O T - Can Anyone Help Me Please ?

It would be useful to know what those readings are.

An intelligent charger may only provide a limited voltage at high impedance initially until it senses a battery connected with the right polarity. This prevents sparks and operation if battery is connected with wrong polarity or wrong voltage.

The voltage drop across it would upset an intelligent charger.

That will be the current (sic!) battery voltage. What does it measure?

That is curious. Possibly residual charge on the charger capacitors. If there was e.g. a big anti-reverse connection diode in the charger circutry to the scooter, that might cause something like this.

Well, that is to be expected..

No, not really.

As I said,possibly some charge left on the charger that is now (just) forward biasing an inbuilt diode..Whereas before you were just seeing leakage backwards through the diode.

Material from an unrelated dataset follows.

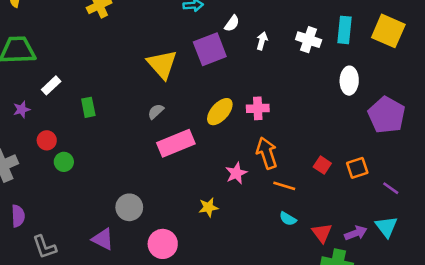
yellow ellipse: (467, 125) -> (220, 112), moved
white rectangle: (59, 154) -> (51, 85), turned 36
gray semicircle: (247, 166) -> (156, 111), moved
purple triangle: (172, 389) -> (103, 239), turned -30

It never ceases to amaze me the uses to which excel gets put! Possibly a spreadsheet might not be the most obvious tool in which to draw circuit diagrams but, hey, it's worked.

I'm not sure what you intend to learn from this box. I'f the charger is producing enough open circuit voltage (easy to measure the output of the charger with a meter on its own) then it will charge the batteries over time. Depending on the discharge state of the batteries and the output impedance of the charger you may see the voltage on your meter-in-a-box fall quite dramatically during the initial charging phase but towards the end of the charge cycle it will recover as the batteries draw less current.

Fundamently if we are talking about a simple charger here (and if we're not then your box will tell you even less) then if its open circuit voltage exceeds the battery terminal voltage by a small margin it will charge the batteries to full capacity. It can't part charge them unless either it doesn't produce enough volts or you don't give it enough time.

On the examples of scooters I've seen the charger is fairly poxy, little more than a wall-wart. Being so weak it has a relatively high output impedance and the voltage collapses quite noticably during the initial charging phase so time required can be quite large.

Why not have a look at the markings on the charger and battery and tell us: The battery type and voltage The charger rated volts and amps The measured battey voltage The measured oc charger voltage

Interesting. I'm scratching my head to think of a reason. If you leave it some time in this state do the voltages equalise?

Obviously - that's the only way to complete the circuit.

Trouble is all diodes have a forward voltage drop - which may effect the charge rate. If you do want to try this use a Schottky type - these have the lowest forward voltage drop. But I'd not bother - it's the voltage on charge that is important.

Dunno.

Generally, if the battery and connections to the charger are sound the voltage will tell you what you want. Because the combination of that with the internal resistance of the battery and voltage sets the current.

What sort of battery is fitted? If a SLA (gel) type, it should have a constant voltage charge. That should be 27.6v.

If it's a wet type, the voltage may well be higher when approaching a full charge. But with either type the actual charging current will vary throughout the cycle - starting higher and dropping as it reaches full charge.

One other thing is that modern 'calcium' wet batteries require a slightly higher voltage to reach full capacity - but this shouldn't matter if you're using the correct battery and charger. If the battery is being run near flat every day I'd expect it not to last much more than a year.